Extract provided:

────────────────────

I've always been satisfied with my experience with Spirit.

I ordered the Wicked Witch this year (my only big prop purchase) and I'm looking forward to receiving her! I'll edit or add another post for an evaluation.

*EDIT - I received my Wicked Witch and put her together. She is awesome! I had taken advantage of the $50 off $200 they sent in their email. My shipping was only $5.99! I posted pics and observations in the *2012 Halloween Purchases (Store Bought Items)* Thread. I'm happy!


----------



## Lunatic (Oct 3, 2006)

Ours hasn't opened yet either. Usually as early as Labor day weekend.

When I first got into displaying a haunt around 2003 I bought some nice things the first few years. I must say that Halloween props have gotten much cheaper in respect to lower quality as the years have gone by. This includes all the stores I go to like Spirit and I-Party. I bought a few real nice gravestones at the beginning and haven't found anything as nice since. Spirit is still the nicest store around. Halloween Express is good but there hasn't been one around here for a few years.

I still like to shop around and see whats new. Mostly it's cheap crap. However, some of the cheap stuff can be made into some nicer props. That's been proven many times by the cleverness of HF members.


----------



## MommaMoose (May 15, 2010)

Unfortunately we don't have a Spirit store come to our town but we do have a Halloween Express show up each year. They don't open until the 1st of Sept. But from the sounds of it, it is pretty much like the Spirit store. The majority of it is slutty Halloween costumes lots of accessories and just a small smattering of props. Hoping that there will be more props this year since last year they sold out of a lot of the props.


----------



## halloweenfan5 (Aug 29, 2012)

I was actually the store manager of the Spirit Store in Niagara Falls this past season. It's a great company to work for but they push you so hard being only a seasonal business. They actually aren't opening our Niagara store this year, only the 5 in the Buffalo area. 

I have mixed feelings about their products. They ALL come from China and as has been said in almost every post above - are built like ****. I would process dozens of returns every week because stuff just falls apart. what a shame!!

────────────────────

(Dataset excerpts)
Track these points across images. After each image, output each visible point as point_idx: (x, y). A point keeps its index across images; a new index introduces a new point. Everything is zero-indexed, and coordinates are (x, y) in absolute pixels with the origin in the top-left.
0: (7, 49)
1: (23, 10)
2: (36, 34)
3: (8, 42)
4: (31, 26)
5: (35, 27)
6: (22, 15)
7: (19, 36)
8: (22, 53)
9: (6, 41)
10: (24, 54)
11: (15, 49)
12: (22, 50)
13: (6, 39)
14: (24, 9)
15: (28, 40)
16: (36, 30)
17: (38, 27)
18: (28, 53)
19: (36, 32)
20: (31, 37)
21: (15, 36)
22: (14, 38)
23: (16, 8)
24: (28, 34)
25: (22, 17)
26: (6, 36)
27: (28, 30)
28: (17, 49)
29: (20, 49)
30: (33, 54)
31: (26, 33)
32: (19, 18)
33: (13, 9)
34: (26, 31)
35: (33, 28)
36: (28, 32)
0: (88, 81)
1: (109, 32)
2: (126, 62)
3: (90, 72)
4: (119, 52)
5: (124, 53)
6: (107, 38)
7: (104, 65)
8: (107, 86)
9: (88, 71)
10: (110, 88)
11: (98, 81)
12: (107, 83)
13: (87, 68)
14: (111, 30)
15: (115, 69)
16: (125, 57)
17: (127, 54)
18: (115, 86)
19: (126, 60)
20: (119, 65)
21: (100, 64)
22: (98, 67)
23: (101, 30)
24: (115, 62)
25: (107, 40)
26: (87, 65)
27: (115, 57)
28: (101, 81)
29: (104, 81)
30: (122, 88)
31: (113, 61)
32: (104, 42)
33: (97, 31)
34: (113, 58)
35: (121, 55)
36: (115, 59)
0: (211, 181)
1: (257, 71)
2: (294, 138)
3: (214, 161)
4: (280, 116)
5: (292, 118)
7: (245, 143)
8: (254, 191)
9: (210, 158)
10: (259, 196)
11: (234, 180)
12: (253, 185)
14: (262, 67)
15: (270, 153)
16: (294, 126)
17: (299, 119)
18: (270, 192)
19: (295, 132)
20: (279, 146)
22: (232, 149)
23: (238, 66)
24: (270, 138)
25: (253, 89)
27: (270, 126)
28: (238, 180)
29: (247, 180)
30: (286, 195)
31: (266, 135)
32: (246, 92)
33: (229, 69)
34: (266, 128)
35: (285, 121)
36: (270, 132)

────────────────────

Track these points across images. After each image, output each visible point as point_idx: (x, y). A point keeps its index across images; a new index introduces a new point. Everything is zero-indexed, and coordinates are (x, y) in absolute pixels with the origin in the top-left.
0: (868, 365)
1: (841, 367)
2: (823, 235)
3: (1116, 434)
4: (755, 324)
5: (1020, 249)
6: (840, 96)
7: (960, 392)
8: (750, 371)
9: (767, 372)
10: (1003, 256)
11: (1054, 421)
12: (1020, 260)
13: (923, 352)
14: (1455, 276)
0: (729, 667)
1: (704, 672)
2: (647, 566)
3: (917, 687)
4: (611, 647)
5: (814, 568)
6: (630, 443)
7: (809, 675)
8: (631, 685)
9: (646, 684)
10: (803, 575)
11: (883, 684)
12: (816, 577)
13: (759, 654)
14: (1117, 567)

────────────────────

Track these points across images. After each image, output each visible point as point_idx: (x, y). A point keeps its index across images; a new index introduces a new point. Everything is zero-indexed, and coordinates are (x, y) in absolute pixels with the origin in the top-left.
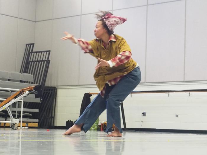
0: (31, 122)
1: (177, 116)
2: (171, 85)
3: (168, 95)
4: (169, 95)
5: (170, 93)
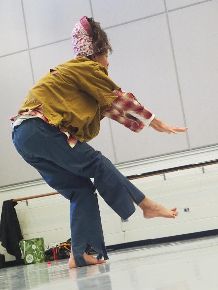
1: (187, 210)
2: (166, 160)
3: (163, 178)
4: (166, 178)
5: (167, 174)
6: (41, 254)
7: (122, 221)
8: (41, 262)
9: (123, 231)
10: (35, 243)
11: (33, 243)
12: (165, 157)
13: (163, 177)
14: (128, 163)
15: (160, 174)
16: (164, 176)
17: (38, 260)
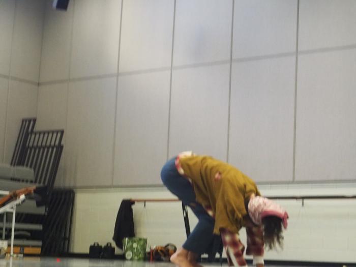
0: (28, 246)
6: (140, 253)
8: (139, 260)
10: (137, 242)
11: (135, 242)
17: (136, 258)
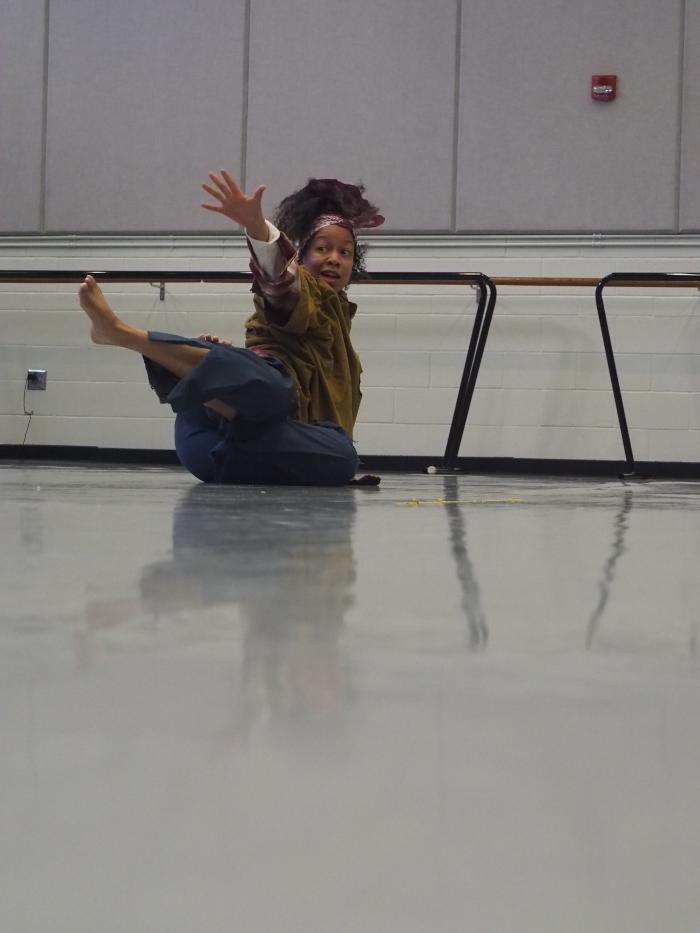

────────────────────

Task brief: Write the next part of the forum thread about Halloween stores and props, starting after its final sentence. These rows were taken from a separate source.

Response for this exercise:
I also wish they would get into the Startle Scare market more. They have a lot of cool creepy props - but until the Jumping Spider and Grave Jumper - they were missing out on props with a fast reaction after trigger. I wish they would make more of these - we literally couldn't keep the Jumping Spider in stock last year, and I had a will-call book 40 customers long of people that were waiting for us to call if we ever got more in (we never did). 

Looking forward to our Buffalo stores opening on Monday. Overall I will always love Spirit because they are the number 1 Halloween store. No one has as much as they do and you gotta love the displays. They make an insane profit off of each product with how high the mark-up is. I wish they would invest a little more of that into the quality of their products - but hey - if it breaks, then we have to go buy more. But what they don't realize is - WE WOULD BUY MORE ANYWAYS because we're all Halloween Addicts! hahaha. Great post chain - keep the reviews coming and let us know if anyone makes any purchases!


----------



## Buzz (Aug 26, 2011)

Ours aren't open yet either. But I can browse the website. :jol: Like jdubbya, I may have to get me one of those monster baby puppets.

Its true, their animatronics are cheaply made but if they were put together better and stronger they would be equally more expensive. I usually just look around for ideas. But occasionally a good one comes along. Like the jumping spider... that was worth buying. I imagine the lunging zombie uses the same mechanics, so its probably pretty good also.


----------



## Lord Homicide (May 11, 2012)

Ours sucks. I'm guessing they aren't quite set up yet. When I was walking through it, I was pointing out to my fiancee "I can make this... I can make this..." We found their electric chair - it sucks. Stay tuned for mine


----------



## SterchCinemas (Aug 22, 2011)

Not open yet. But its usually fantastic, with much array. I go with my step mother, its like heaven on earth for us Halloween freaks. d: But we dont usually go this early, but it seems each year, they set up earlier and earlier. fine by me!


----------



## scarrycher (May 30, 2012)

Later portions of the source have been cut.